==== Passage given

1

The usual SQL logical processing order is:

FROM
ON
JOIN
WHERE
GROUP BY
WITH CUBE or WITH ROLLUP
HAVING
SELECT
DISTINCT
ORDER BY
TOP

Where does OVER clause fall in the SQL logical processing order? I am trying to understand logically whether the OVER happens after the data is grouped (that is - after HAVING and before SELECT). I am confused whether DISTINCT, ORDER BY and TOP have any impact on data window used by the OVER clause.

Reference: https://learn.microsoft.com/en-us/sql/t-sql/queries/select-transact-sql?view=sql-server-ver15#logical-processing-order-of-the-select-statement

variable
  • 8,262
  • 9
  • 95
  • 215
  • 1
    `OVER` is part of an expression, such as in a `SUM` or `LAG`, it doesn't have it's own order of execution, as `OVER` on it's own isn't part of a query. A `SUM` or `LAG` would be run at what ever point it is declared in (which is likely either the `HAVING` or `SELECT` portion of the query). What you're asking is akin to "Where does `CASE` fall in the order of execution" or "Where does `CONVERT` fall in the order of execution?" – Thom A May 13 '20 at 16:47
  • 1
    @Larnu I think the question is when the **windowed/analytical functions** are executed in general and the implications of it - i.e. when you could use the result,nest filter, and so on. In my opinion it is a good question - it help to understand why you cannot use the result in WHERE, why you could use aggegations inside windowed functions and how to filter using QUALIFY clause(vendor extension) – Lukasz Szozda May 13 '20 at 17:58

2 Answers2

2

A Beginner’s Guide to the True Order of SQL Operations by Lukas Eder:

The logical order of operations is the following (for “simplicity” I’m leaving out vendor specific things like CONNECT BY, MODEL, MATCH_RECOGNIZE, PIVOT, UNPIVOT and all the others):

FROM: ...
WHERE: ...
GROUP BY: ...
HAVING: … 

WINDOW: 
If you’re using the awesome window function feature, this is the step where they’re all calculated. Only now. 
And the cool thing is, because we have already calculated (logically!) all the aggregate functions, we can nest aggregate functions in window functions. 
It’s thus perfectly fine to write things like sum(count(*)) OVER () or row_number() OVER (ORDER BY count(*)). 
Window functions being logically calculated only now also explains why you can put them only in the SELECT or ORDER BY clauses.
They’re not available to the WHERE clause, which happened before.

SELECT: ....
DISTINCT: ...
UNION, INTERSECT, EXCEPT: ...
ORDER BY: ....
OFFSET: .
LIMIT, FETCH, TOP: ...

Related:

Why no windowed functions in where clauses?

Snowflake - QUALIFY

The QUALIFY clause filters the results of window functions. QUALIFY does with window functions what HAVING does with aggregate functions and GROUP BY clauses.

========
==== Data segment

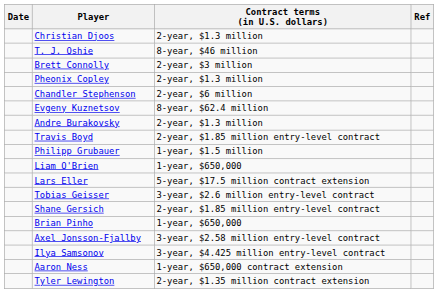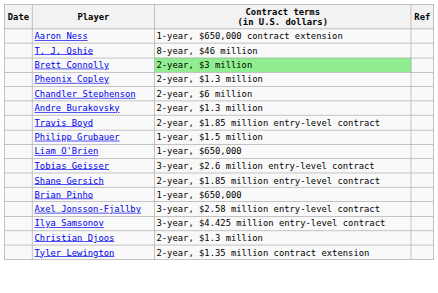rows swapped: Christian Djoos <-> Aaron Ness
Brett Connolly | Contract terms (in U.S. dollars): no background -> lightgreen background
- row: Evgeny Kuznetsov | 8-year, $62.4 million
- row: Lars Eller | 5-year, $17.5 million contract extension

========

### Set tasks
• a. Reproduce the part of the SQL processing-order thread that begins at the words "And the cool" and stops after "SELECT: ....".
• b. In the SQL processing-order thread, name each vendor-specific feature that the quoted beginner's guide says it leaves out of its order of operations.

### Exercise solutions
• a.
And the cool thing is, because we have already calculated (logically!) all the aggregate functions, we can nest aggregate functions in window functions. 
It’s thus perfectly fine to write things like sum(count(*)) OVER () or row_number() OVER (ORDER BY count(*)). 
Window functions being logically calculated only now also explains why you can put them only in the SELECT or ORDER BY clauses.
They’re not available to the WHERE clause, which happened before.

SELECT: ....

• b.
- CONNECT BY
- MODEL
- MATCH_RECOGNIZE
- PIVOT
- UNPIVOT